Tycoon Premchai awaits 9am bribery verdict
A COURT will on Tuesday rule on the bribery allegation against Thailand’s construction tycoon Premchai Karnasutra, who has drawn intense negative publicity for allegedly hunting a black leopard.
Premchai and his close aide Yong Dodkhruea were accused of trying to bribe officials during their arrest at the Thung Yai Naresuan Wildlife Sanctuary in Kanchanaburi province early last year.
The Criminal Court for Corruption and Misconduct Cases Region 7 is scheduled to read its verdict on the case at 9am.
This case is linked with the poaching case in which Premchai and several accomplices, including Yong, were sent to jail earlier this year.
On March 20, a court convicted Premchai – the powerful and well-connected president of the Italian-Thai Development Public Company Limited – of three crimes. He was given six months for carrying firearms in public without permission, eight months for “aiding others in hunting for game in a wildlife sanctuary without permission” and two months for possessing the carcass of a protected species – a Kalij pheasant – without permission.
Yong was jailed for 13 months for carrying a weapon without permission and illegally possessing the carcass of a black leopard.
Two other defendants, both of whom worked for Premchai, were also convicted of related crimes.
Premchai’s driver Thanee Thummart was sentenced to two years and 17 months in prison for several offences, including the unauthorised possession of a black leopard’s carcass and for hunting inside a wildlife sanctuary.

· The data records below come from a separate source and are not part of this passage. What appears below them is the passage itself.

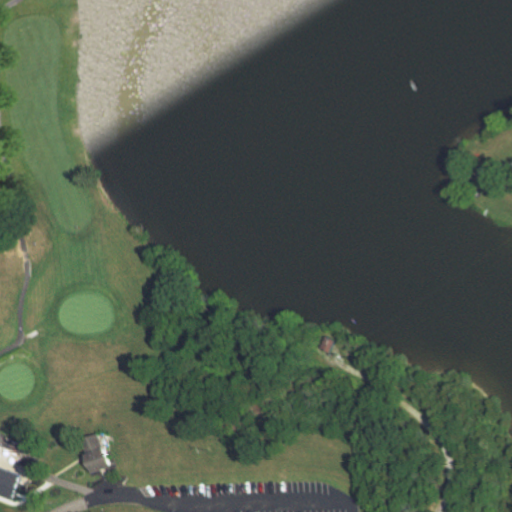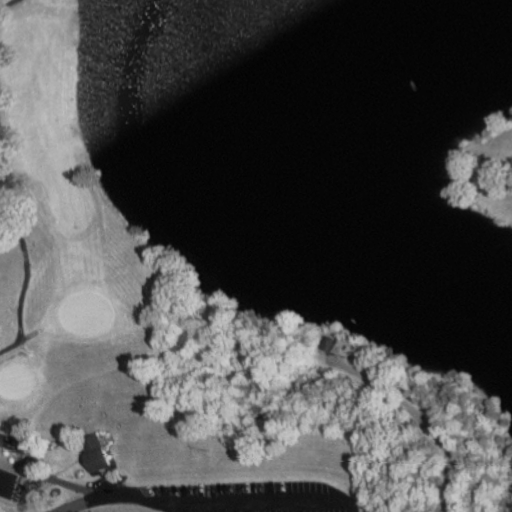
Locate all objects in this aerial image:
park: (255, 255)
road: (21, 277)
park: (112, 331)
building: (329, 342)
road: (418, 414)
building: (102, 452)
building: (103, 455)
road: (72, 464)
road: (19, 467)
building: (8, 481)
building: (9, 483)
road: (122, 493)
parking lot: (248, 497)
road: (279, 501)
road: (192, 509)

Premchai’s cook Natee Riemsan received a suspended four-month jail term and was fined Bt10,000 for illegally possessing the leopard carcass. The Thong Pha Phum court also ordered Premchai and Thanee to pay Bt2 million plus 7.5 per cent annual interest in compensation to the Department of National Parks, Wildlife and Plant Conservation, which oversees the Thung Yai Naresuan wildlife sanctuary where Premchai’s group was arrested.
Premchai, Yong and Thanee are now out on bail.
On May 24, the Department of Appellate Litigation Region 7 appealed against the court’s decision, as it believed the defendant should have been punished for other related offences too.
For example, it believed Premchai should have been convicted of having the carcass of the black leopard in his possession too – reflecting that he was engaged in several hunting activities – not just those related to the Kalij pheasant.
It also believed the compensation amount should have been Bt3.01 million.
“Aside, we believe Premchai should have received the punishments as the mastermind,” Sunthorn Surawattanawong said in his capacity as the director general of the office.
Sunthorn said the masterminds of criminal activities usually normally receive harsher penalties than their collaborators, who often receive just two thirds of their punishment.